The Phillies turned to Jeanmar Gomez to be their closer last season, not by design. The club hoped that free agent signee David Hernandez might compete for the job, as well as Dalier Hinojosa, who ended up being removed from the 40-man roster. After several first week disasters, the Phillies turned to the only veteran reliever who would not totally implode every time out.
And thus, Jeanmar Gomez the closer was born. While Gomez never was and remains not a prototypical closer, he is a rather steady hand who can get three outs at a time without too much damage. After a heavy workload last season, Gomez fizzled down the stretch, something I would not blame him too greatly for. Neither does Phillies manager Pete Mackanin, who seems content to let Gomez begin 2017 as the closer.
Young lively arms Edubray Ramos and Hector Neris have the potential to one day close, as does camp invitee Alberto Tirado. But I think the Phillies seem content with the veteran closing for now. This benefits them in a couple of ways.
The Phillies likely will look to trade veterans at the trade deadline. Gomez was not really a sought-after commodity in 2016, but there is a chance he could be dealt. I probably would have placed his value at its highest around the trade deadline last season, in the middle of a career year and with another year of control. Even if Gomez stays, there is benefit to the Phillies.

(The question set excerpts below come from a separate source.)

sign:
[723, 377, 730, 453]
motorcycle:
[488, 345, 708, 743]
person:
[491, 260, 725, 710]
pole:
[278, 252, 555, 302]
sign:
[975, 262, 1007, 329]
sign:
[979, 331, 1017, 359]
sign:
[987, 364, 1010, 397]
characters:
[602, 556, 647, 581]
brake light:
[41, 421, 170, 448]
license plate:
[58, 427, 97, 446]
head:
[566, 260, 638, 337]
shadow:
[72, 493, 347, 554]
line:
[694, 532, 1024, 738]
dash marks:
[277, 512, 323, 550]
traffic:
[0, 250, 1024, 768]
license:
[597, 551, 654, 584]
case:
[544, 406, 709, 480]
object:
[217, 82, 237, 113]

Using Neris in the closer role right away could artificially build his salary. As we saw with Gomez, almost any pitcher who can pitch to a 3.00 earned run average will accumulate saves on a team that does not score many runs. If the Phillies are looking at their payroll down the line, the arbitration years Neris goes through will be much more expensive as a closer. We saw with the Yankees and Dellin Betances that simply having “closer stuff” does not make for a closer payday. The Phillies probably want to be sure that the role fits Neris before committing dollars to him that may be better spent elsewhere.
So, I would say the job will belong to Gomez unless there is an injury or other unforeseen change.

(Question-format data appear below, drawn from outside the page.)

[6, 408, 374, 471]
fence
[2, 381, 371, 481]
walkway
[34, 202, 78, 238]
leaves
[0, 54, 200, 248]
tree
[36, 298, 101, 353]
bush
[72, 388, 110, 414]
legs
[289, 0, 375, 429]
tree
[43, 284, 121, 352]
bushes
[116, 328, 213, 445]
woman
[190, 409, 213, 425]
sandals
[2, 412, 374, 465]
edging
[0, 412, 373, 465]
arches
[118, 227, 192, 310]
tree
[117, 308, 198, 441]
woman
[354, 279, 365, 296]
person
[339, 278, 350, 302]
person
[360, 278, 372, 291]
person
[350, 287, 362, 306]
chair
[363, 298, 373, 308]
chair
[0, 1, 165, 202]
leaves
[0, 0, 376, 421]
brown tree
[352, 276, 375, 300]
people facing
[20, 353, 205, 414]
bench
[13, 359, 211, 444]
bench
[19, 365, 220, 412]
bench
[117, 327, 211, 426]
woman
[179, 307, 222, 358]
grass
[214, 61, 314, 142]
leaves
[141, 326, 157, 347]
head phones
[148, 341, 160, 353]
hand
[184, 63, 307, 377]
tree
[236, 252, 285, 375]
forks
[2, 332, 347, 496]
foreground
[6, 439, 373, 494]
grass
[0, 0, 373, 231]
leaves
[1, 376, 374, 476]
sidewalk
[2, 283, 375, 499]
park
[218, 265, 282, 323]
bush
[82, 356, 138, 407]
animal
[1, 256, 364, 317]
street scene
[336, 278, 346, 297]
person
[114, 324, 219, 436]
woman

Who will have a bigger impact – Howie Kendrick or Michael Saunders?
The Phillies added both players this offseason with a common goal: bring a steady veteran presence to the lineup. A year ago the Phillies fielded an Opening Day lineup that included Cedric Hunter in left field and Peter Bourjos in right field. Hunter lasted only briefly in the big leagues and Bourjos performed below expectations, minus one strong stretch mid-season. The Phillies simply had to do better, and Howie Kendrick and Michael Saunders were their answers.
The Phillies are only committed to either player for one season. If one fails, the Phillies can simply eat the money and move on. However, with their track records in the big leagues they both figure to be reliable veteran hitters.
Kendrick and Saunders each bring a different kind of bat to the Phillies lineup. Kendrick is right-handed, and tends to hit towards the top of the order. To balance left-handed and right-handed hitters, Kendrick probably will bat second in the Phillies lineup behind Cesar Hernandez, bumping Odubel Herrera to third and Maikel Franco to fourth. Joseph likely will hit fifth, but could occasionally flip-flop with Saunders when facing a tough right-handed pitcher.
Of the two, Kendrick is more likely to get on base. Saunders is more likely to hit a home run. Thinking of impact, Phillies fans might not see a flashy impact, but with both on the team, the Phillies lineup will function like a big league lineup around their young players. Without two major holes in the lineup, the Phillies will be much better in 2017. Consider both players’ impact to be about even.